= Text passage =
Dalí’s paintings are well known for their frequent returns to the landscape of Port Lligat, near where he vacationed as a child with his family in Cadaqués, in Catalunya, Spain. Such was a locale for which Dalí held a deep affection, and where he and Gala eventually built their permanent home. This familiar background is featured in many of Dalí’s society portraits, although the artist often reconfigures it to reflect the personality or lifestyle of his clients. His 1946 Portrait of Luli Kollsman, for example, clearly evokes the San Fernando Valley in which she lived, while his 1948 Portrait of Enid Haldorn resembles the shoreline and landmarks of Pebble Beach, near her dwelling in Monterey, California.

= Information supplied =
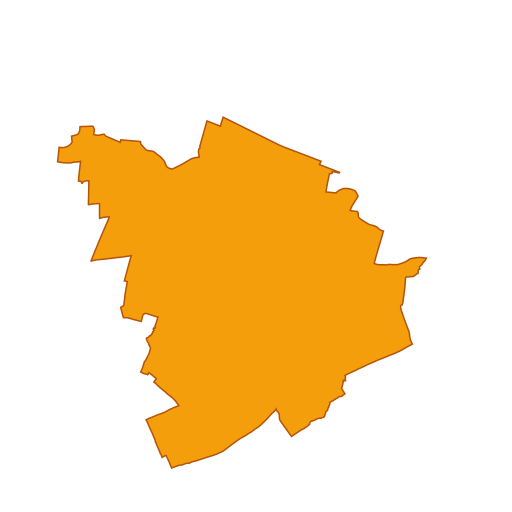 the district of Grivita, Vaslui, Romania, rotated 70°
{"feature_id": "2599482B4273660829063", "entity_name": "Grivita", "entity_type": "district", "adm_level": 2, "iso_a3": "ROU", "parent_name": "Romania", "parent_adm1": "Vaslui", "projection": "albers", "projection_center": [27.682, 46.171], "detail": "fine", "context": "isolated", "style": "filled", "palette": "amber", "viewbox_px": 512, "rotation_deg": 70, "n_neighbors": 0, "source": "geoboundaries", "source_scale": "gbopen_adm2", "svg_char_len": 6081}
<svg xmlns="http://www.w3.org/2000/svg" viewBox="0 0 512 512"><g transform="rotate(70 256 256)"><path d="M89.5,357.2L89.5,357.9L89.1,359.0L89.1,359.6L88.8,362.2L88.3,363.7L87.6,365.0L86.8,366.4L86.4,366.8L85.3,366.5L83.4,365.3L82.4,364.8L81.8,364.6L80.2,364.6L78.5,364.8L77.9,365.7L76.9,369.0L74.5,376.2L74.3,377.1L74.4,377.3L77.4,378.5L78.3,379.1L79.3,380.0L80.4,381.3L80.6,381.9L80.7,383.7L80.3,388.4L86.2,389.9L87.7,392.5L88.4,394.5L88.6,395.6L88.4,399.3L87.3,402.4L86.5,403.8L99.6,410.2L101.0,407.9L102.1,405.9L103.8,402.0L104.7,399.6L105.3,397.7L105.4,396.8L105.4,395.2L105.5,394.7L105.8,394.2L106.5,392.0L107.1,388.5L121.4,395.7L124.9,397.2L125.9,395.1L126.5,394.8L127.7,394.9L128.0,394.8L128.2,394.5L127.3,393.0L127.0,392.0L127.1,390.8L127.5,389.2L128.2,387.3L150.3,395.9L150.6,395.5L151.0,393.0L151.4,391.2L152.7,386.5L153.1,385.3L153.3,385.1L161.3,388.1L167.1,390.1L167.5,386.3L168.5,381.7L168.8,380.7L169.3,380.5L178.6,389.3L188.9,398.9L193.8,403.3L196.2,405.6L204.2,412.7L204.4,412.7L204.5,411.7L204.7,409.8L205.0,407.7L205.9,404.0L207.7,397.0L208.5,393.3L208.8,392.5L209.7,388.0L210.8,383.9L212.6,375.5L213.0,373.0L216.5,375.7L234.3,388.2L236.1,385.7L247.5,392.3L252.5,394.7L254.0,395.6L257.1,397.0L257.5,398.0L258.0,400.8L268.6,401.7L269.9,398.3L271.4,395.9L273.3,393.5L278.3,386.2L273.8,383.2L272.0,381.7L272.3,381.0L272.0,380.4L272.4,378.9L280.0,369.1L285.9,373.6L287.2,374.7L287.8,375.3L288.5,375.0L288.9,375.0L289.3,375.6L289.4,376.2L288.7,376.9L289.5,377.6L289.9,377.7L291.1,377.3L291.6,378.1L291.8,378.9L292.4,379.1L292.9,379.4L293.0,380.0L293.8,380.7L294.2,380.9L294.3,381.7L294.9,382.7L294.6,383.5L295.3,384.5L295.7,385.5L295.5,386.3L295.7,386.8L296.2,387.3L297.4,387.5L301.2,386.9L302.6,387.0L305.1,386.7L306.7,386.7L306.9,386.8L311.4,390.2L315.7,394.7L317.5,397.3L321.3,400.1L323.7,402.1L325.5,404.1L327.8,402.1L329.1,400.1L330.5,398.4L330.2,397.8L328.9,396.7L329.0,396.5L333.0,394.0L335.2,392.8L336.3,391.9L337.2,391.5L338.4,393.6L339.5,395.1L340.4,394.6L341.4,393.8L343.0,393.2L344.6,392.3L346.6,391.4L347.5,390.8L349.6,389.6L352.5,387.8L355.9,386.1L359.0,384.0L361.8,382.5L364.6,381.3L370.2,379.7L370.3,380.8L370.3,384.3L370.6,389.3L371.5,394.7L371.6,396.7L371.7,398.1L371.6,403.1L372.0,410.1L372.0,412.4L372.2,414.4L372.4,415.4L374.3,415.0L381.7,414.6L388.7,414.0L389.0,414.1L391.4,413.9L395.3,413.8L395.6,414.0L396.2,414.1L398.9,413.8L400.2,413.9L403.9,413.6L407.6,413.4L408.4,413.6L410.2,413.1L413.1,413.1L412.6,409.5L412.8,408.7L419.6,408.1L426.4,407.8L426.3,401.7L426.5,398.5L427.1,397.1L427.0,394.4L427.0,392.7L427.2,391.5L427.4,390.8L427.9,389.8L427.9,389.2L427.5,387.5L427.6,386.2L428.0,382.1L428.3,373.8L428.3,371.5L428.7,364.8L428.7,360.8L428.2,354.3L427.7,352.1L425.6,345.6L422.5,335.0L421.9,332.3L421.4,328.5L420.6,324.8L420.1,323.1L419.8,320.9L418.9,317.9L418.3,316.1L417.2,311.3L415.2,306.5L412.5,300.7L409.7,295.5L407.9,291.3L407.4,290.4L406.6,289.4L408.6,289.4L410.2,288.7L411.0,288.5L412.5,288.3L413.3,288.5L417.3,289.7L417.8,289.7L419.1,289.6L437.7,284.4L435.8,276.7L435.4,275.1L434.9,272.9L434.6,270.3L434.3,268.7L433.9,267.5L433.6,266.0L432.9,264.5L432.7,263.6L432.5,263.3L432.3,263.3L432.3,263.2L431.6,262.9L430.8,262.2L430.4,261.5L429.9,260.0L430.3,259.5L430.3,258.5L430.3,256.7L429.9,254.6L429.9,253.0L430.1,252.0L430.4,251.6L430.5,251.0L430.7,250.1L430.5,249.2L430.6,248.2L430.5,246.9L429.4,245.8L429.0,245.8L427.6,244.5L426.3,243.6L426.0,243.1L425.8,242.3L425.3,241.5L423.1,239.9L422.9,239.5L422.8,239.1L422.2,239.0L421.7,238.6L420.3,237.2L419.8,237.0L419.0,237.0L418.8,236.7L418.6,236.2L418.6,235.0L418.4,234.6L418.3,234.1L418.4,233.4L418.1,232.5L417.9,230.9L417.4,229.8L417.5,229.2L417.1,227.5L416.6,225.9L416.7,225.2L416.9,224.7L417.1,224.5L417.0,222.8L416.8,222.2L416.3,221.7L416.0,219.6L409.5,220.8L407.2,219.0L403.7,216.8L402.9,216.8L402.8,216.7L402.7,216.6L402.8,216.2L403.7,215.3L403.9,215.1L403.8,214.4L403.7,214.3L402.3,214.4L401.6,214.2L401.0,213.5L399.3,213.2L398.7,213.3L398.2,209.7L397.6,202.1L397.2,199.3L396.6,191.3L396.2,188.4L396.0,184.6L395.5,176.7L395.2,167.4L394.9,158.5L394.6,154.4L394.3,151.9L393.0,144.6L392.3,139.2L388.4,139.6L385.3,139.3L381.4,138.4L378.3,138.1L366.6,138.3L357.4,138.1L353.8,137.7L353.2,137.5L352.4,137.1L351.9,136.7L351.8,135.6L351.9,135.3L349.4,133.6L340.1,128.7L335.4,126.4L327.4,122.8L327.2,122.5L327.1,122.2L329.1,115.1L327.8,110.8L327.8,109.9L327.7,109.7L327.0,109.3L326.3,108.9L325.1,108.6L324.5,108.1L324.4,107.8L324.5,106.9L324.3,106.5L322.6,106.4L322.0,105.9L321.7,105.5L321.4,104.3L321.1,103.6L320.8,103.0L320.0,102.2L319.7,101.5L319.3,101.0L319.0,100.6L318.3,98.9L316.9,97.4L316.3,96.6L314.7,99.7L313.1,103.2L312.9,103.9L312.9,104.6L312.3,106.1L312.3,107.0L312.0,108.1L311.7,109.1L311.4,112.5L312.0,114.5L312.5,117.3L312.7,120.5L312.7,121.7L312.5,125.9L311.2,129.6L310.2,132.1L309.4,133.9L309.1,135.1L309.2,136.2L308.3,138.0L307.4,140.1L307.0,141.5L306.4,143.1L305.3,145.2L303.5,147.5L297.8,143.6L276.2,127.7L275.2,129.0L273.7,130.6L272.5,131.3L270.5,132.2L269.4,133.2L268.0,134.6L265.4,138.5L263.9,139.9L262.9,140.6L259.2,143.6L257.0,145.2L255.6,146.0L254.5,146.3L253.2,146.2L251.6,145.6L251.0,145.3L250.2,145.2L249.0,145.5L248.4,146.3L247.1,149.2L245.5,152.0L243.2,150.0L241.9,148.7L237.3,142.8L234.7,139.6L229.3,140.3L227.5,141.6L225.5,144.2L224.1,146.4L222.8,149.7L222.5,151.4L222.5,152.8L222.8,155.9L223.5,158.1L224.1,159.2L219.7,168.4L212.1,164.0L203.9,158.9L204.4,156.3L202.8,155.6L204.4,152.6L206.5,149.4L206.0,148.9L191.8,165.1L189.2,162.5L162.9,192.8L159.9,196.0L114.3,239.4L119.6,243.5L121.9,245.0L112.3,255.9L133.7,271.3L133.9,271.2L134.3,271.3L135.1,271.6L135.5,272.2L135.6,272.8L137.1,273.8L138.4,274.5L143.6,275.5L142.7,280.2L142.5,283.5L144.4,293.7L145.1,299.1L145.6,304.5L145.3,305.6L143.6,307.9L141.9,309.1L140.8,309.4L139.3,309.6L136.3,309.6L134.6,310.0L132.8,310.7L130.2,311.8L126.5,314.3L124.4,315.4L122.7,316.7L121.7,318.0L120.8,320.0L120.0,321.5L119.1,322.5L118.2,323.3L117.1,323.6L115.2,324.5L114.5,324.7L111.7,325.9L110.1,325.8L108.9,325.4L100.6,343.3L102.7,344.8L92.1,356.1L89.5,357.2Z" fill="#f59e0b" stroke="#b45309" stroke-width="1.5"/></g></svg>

= What this exercise asks =
**1)** Answer these questions from the passage on Dalí's landscapes:
(a) Where did Dalí vacation as a child with his family?
(b) With whom did Dalí eventually build a permanent home near Port Lligat?
(c) What does the 1948 Portrait of Enid Haldorn resemble?
**2)** Can you continue the passage on Dalí's landscapes from its last sentence?
The material has no connection to the passage on Dalí's landscapes.

= Answer set =
**1)**
(a) In Cadaqués, in Catalunya, Spain.
(b) With Gala.
(c) The shoreline and landmarks of Pebble Beach, near Enid Haldorn's dwelling in Monterey, California.

**2)**
While such versions of the Port Lligat backdrop usually form the basis of Dalí’s portraits, with the subject to the fore, the artist also developed a very personal and surprisingly literal visual lexicon, which he used to articulate his views on the sitter’s character. Through his own writings, and information gleaned from portrait subjects, we have been able to decipher a good portion of this language, which he articulated largely through the use of botanical imagery, religious symbolism, and the positioning of specific objects in the landscape. Sometimes these are quite obvious, as in the astronaut imagery featured in Portrait of Mrs. Ann W. Green and her son Jonathan of 1963, reflecting the family’s ties with, and interest in, the American aerospace industry. In some cases Dalí wrote of his own volition, or was asked to record detailed descriptions of the meaning of the symbolism in his work, as he did for his Portrait of Louis Sachar of 1961. A note written by Dalí and preserved in the files of the Rose Museum at Brandeis University in Waltham, Massachusetts, who own the painting, explains the portrait’s symbolism, including the tower in the background which refers directly to Sachar’s profession as a New York realty investor and builder.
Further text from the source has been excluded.